*** Texte fourni ***

Forbidden - Tabitha Suzuma

 

 

L’avis de Galie :

 

Il y a quelque chose dans la couverture de ce livre qui m'attire irrémédiablement depuis que je suis tombée dessus par hasard il y a plus d'un an. Le thème, l'inceste, est un sujet grave, mais je ne pouvais pas passer à côté de ce roman.

 

Lochan et Maya, âgés de presque 18 et 17 ans, sont frère et soeur. Ils vivent avec leur fratrie, Kit 13 ans, Tiffin 9 ans et Willa 5 ans. Leurs parents: le père les a abandonnés pour se construire une nouvelle famille il y a plusieurs années, et leur mère fuit ses responsabilités et préfèrent noyer son mal être dans l'alcool et le shopping, au bras de son mec du moment, Dave. Lochan et Maya doivent alors endosser le poids de la gestion du foyer et de leurs frères et soeur, leur mère espaçant ses retours au domicile, partant des jours entiers... Lochan et Maya n'ont qu'un but: assumer au mieux pour ne pas alarmer les écoles ou services sociaux qui inéluctablement placeraient la fratrie en famille d'accueil.

 

Lochan et Maya sont donc très proches et, à force de jouer les parents de substitution, développent des sentiments plus forts et plus complexes que de simples relations fraternelles.

***

▸ Série de consignes:
A) Dans la critique de Forbidden, recopie le passage commençant par "Forbidden - Tabitha" et allant jusqu'à "de ce roman.", en substituant "jaquette" à "couverture".
B) D'après la critique de Forbidden, comment s'appelle l'homme avec qui sort la mère de la fratrie ?
C) Dans la critique de Forbidden, résume sous forme de liste le paragraphe qui commence par "Lochan et Maya, âgés de presque 18 et 17 ans", en gardant ses faits principaux.

*** Données fournies ***

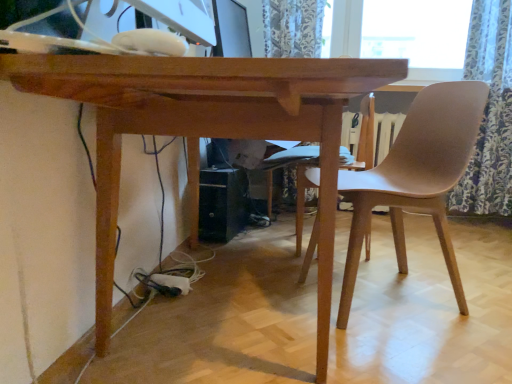
Question: Is wooden table at center shorter than white glossy monitor at upper center?

Choices:
 (A) yes
 (B) no

Answer: (B)

Question: From a real-world perspective, does wooden table at center stand above white glossy monitor at upper center?

Choices:
 (A) no
 (B) yes

Answer: (A)

Question: Is wooden table at center positioned beyond the bounds of white glossy monitor at upper center?

Choices:
 (A) yes
 (B) no

Answer: (A)

Question: From a real-world perspective, is wooden table at center beneath white glossy monitor at upper center?

Choices:
 (A) no
 (B) yes

Answer: (B)

Question: Can you confirm if wooden table at center is wider than white glossy monitor at upper center?

Choices:
 (A) no
 (B) yes

Answer: (B)

Question: Does wooden table at center turn towards white glossy monitor at upper center?

Choices:
 (A) yes
 (B) no

Answer: (B)

Question: Is white glossy monitor at upper center closer to the viewer compared to matte black monitor at upper center?

Choices:
 (A) no
 (B) yes

Answer: (B)

Question: From a real-world perspective, is white glossy monitor at upper center under matte black monitor at upper center?

Choices:
 (A) no
 (B) yes

Answer: (B)

Question: Is white glossy monitor at upper center aimed at matte black monitor at upper center?

Choices:
 (A) yes
 (B) no

Answer: (B)

Question: Is white glossy monitor at upper center beside matte black monitor at upper center?

Choices:
 (A) yes
 (B) no

Answer: (B)

Question: Is white glossy monitor at upper center further to camera compared to matte black monitor at upper center?

Choices:
 (A) no
 (B) yes

Answer: (A)

Question: Is white glossy monitor at upper center to the left of matte black monitor at upper center from the viewer's perspective?

Choices:
 (A) no
 (B) yes

Answer: (B)

Question: Can you confirm if floral fabric curtain at right is shorter than matte black monitor at upper center?

Choices:
 (A) no
 (B) yes

Answer: (A)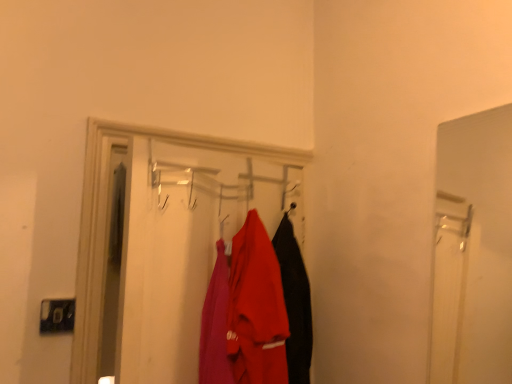
Question: Considering the relative positions of matte red shirt at center and matte plastic coat rack at center in the image provided, is matte red shirt at center to the left of matte plastic coat rack at center from the viewer's perspective?

Choices:
 (A) yes
 (B) no

Answer: (B)

Question: Is matte red shirt at center located outside matte plastic coat rack at center?

Choices:
 (A) no
 (B) yes

Answer: (A)

Question: Would you say matte red shirt at center is a long distance from matte plastic coat rack at center?

Choices:
 (A) no
 (B) yes

Answer: (A)

Question: Does matte red shirt at center come in front of matte plastic coat rack at center?

Choices:
 (A) yes
 (B) no

Answer: (B)

Question: From the image's perspective, would you say matte red shirt at center is shown under matte plastic coat rack at center?

Choices:
 (A) yes
 (B) no

Answer: (A)

Question: Is matte red shirt at center to the right of matte plastic coat rack at center from the viewer's perspective?

Choices:
 (A) yes
 (B) no

Answer: (A)

Question: Considering the relative sizes of matte plastic coat rack at center and matte red shirt at center in the image provided, is matte plastic coat rack at center smaller than matte red shirt at center?

Choices:
 (A) no
 (B) yes

Answer: (A)

Question: Could you tell me if matte plastic coat rack at center is facing matte red shirt at center?

Choices:
 (A) no
 (B) yes

Answer: (B)

Question: Can you confirm if matte plastic coat rack at center is shorter than matte red shirt at center?

Choices:
 (A) yes
 (B) no

Answer: (B)

Question: Is matte plastic coat rack at center taller than matte red shirt at center?

Choices:
 (A) no
 (B) yes

Answer: (B)

Question: Considering the relative sizes of matte plastic coat rack at center and matte red shirt at center in the image provided, is matte plastic coat rack at center thinner than matte red shirt at center?

Choices:
 (A) yes
 (B) no

Answer: (A)

Question: From a real-world perspective, is matte plastic coat rack at center on top of matte red shirt at center?

Choices:
 (A) no
 (B) yes

Answer: (B)

Question: From the image's perspective, is matte red shirt at center positioned above or below matte plastic coat rack at center?

Choices:
 (A) below
 (B) above

Answer: (A)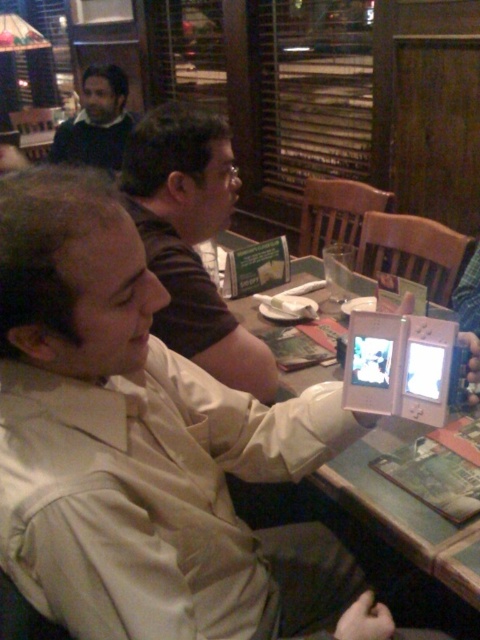
Between matte black shirt at upper center and dark blue sweater at upper left, which one is positioned higher?

dark blue sweater at upper left is above.

Is matte black shirt at upper center to the right of dark blue sweater at upper left from the viewer's perspective?

Correct, you'll find matte black shirt at upper center to the right of dark blue sweater at upper left.

What do you see at coordinates (191, 240) in the screenshot? Image resolution: width=480 pixels, height=640 pixels. I see `matte black shirt at upper center` at bounding box center [191, 240].

Locate an element on the screen. matte black shirt at upper center is located at coordinates (191, 240).

Which is above, matte black shirt at upper center or silver metallic tablet at center?

matte black shirt at upper center is above.

Between point (142, 234) and point (384, 323), which one is positioned behind?

Positioned behind is point (142, 234).

Does point (144, 141) come in front of point (384, 394)?

No, it is behind (384, 394).

Identify the location of matte black shirt at upper center. (191, 240).

Does beige fabric shirt at center appear on the left side of dark blue sweater at upper left?

In fact, beige fabric shirt at center is to the right of dark blue sweater at upper left.

Which is behind, point (68, 168) or point (80, 125)?

Point (68, 168)

Is point (153, 586) positioned in front of point (90, 152)?

That is True.

Image resolution: width=480 pixels, height=640 pixels. Find the location of `beige fabric shirt at center`. beige fabric shirt at center is located at coordinates (145, 449).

***

▸ Corrigé:
A)
Forbidden - Tabitha Suzuma

 

 

L’avis de Galie :

 

Il y a quelque chose dans la jaquette de ce livre qui m'attire irrémédiablement depuis que je suis tombée dessus par hasard il y a plus d'un an. Le thème, l'inceste, est un sujet grave, mais je ne pouvais pas passer à côté de ce roman.

B) Dave.

C)
- Lochan (presque 18 ans) et Maya (17 ans) sont frère et sœur.
- Ils vivent avec Kit (13 ans), Tiffin (9 ans) et Willa (5 ans).
- Leur père est parti il y a plusieurs années fonder une nouvelle famille.
- Leur mère fuit ses responsabilités dans l'alcool et le shopping avec son compagnon Dave, et s'absente des jours entiers.
- Lochan et Maya gèrent le foyer et s'occupent des plus jeunes.
- Leur but est de ne pas alerter les écoles ou les services sociaux, qui placeraient la fratrie en famille d'accueil.